第30話 実験が失敗しました

「ゲホッ!?」

「だ、大丈夫ですか教授?」

「う、うむ……助かった」


 固有魔法研究室の研究棟から白い煙が上がっているだろうが、その程度では誰も驚かないのがこの学園のすごいところだろう。なんなら、他の研究棟から火が出ているのを見たことがあるが、一瞬で消えていた。魔法の世界は何でもありだ。


「何をしていたんですか?」


 固有魔法の研究は、基本的にこんな煙が出るような事態は起きない。基本が魔力の性質であったり、他人の固有魔法を記録したりするのが主だからだ。なのに今日は何故か研究室から、科学実験に失敗したかのような煙が上がっていた。


「実は、君の『模倣』を真似しようと思ってね」

「も、模倣を真似するんですか?」


 模倣が大渋滞である。

 教授が何を言おうとしているのかは理解できているが、言葉だけで聞くと意味が分かり難い。

 つまり、教授は俺の『模倣』を真似て、他人の固有魔法を発動させようとしたのだろう。


「アリスティナ君がそこで疲れた顔をしているのは、魔力の使い過ぎが原因なのだが、研究室の煙は私のせいだ」


 そう言いながら、教授は一枚の紙を手に取って俺に見せた。そこには、教授が使っている『交換』の固有魔法よりも更に複雑な固有魔法の魔法構築式が書き込まれていた。真面目に学んでいない人では、理解することもできない構築式を見て、俺はそれがどんな効果を及ぼす固有魔法なのかを見抜いた。


「これは氷、いや『凍結』ですか?」

「流石だライト君。これは帝国魔法学園に過去所属していた生徒の固有魔法の構築式でね。彼女は優れた魔法師だったよ」


 この固有魔法の使い手が魔法師として圧倒的な才覚があるのは、構築式を見ればすぐにわかった。フリム教授のような一見すると複雑に絡み合っているようで、その実全く無駄のない構築式とはまた違う再現が難しい構築式。

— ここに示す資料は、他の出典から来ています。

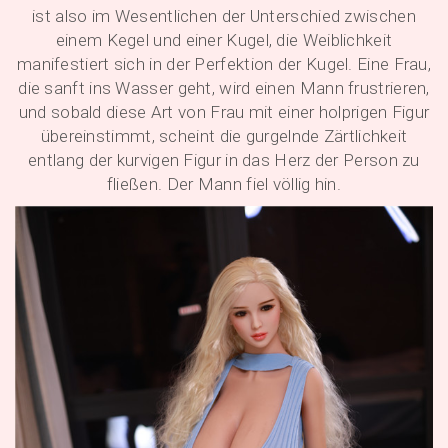
ist also im Wesentlichen der Unterschied zwischen
einem Kegel und einer Kugel, die Weiblichkeit
manifestiert sich in der Perfektion der Kugel. Eine Frau,
die sanft ins Wasser geht, wird einen Mann frustrieren,
und sobald diese Art von Frau mit einer holprigen Figur
übereinstimmt, scheint die gurgelnde Zärtlichkeit
entlang der kurvigen Figur in das Herz der Person zu
fließen. Der Mann fiel völlig hin.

「この魔法師は、構築式をオリジナルで変化させているんですね」

「そうだ。彼女は自らの固有魔法を高めるために、オリジナルの構築式を挟み込んだんだよ」


 信じられないことである。固有魔法の構築式にオリジナルを組み込むというのは、生まれた時から持っている感覚を一度捨て、身体を無理やり弄繰り回すようなものだ。二度と固有魔法が使えない身体になっていても、おかしくなかっただろう。


「こんな魔法師の機密同然である構築式があるのは、その魔法師がこの固有魔法研究室の所属だったからなんだがね」

「成程」

「それで、君の真似をして構築式を組み立て、魔力を少し変質させて流したらどうなるかと思ってやってみたら、ご覧の結果だ」


 フリム教授の思い切りのよさには苦笑いが浮かんでしまう。少しぐったりしているアリスティナも、きっとこのために魔力を注ぎ込んだのだろう。二人して固有魔法のことになると周りが見えなくなるらしい。

 俺がこの固有魔法研究室のブレーキ役にならねばと、一人で決心を固めた。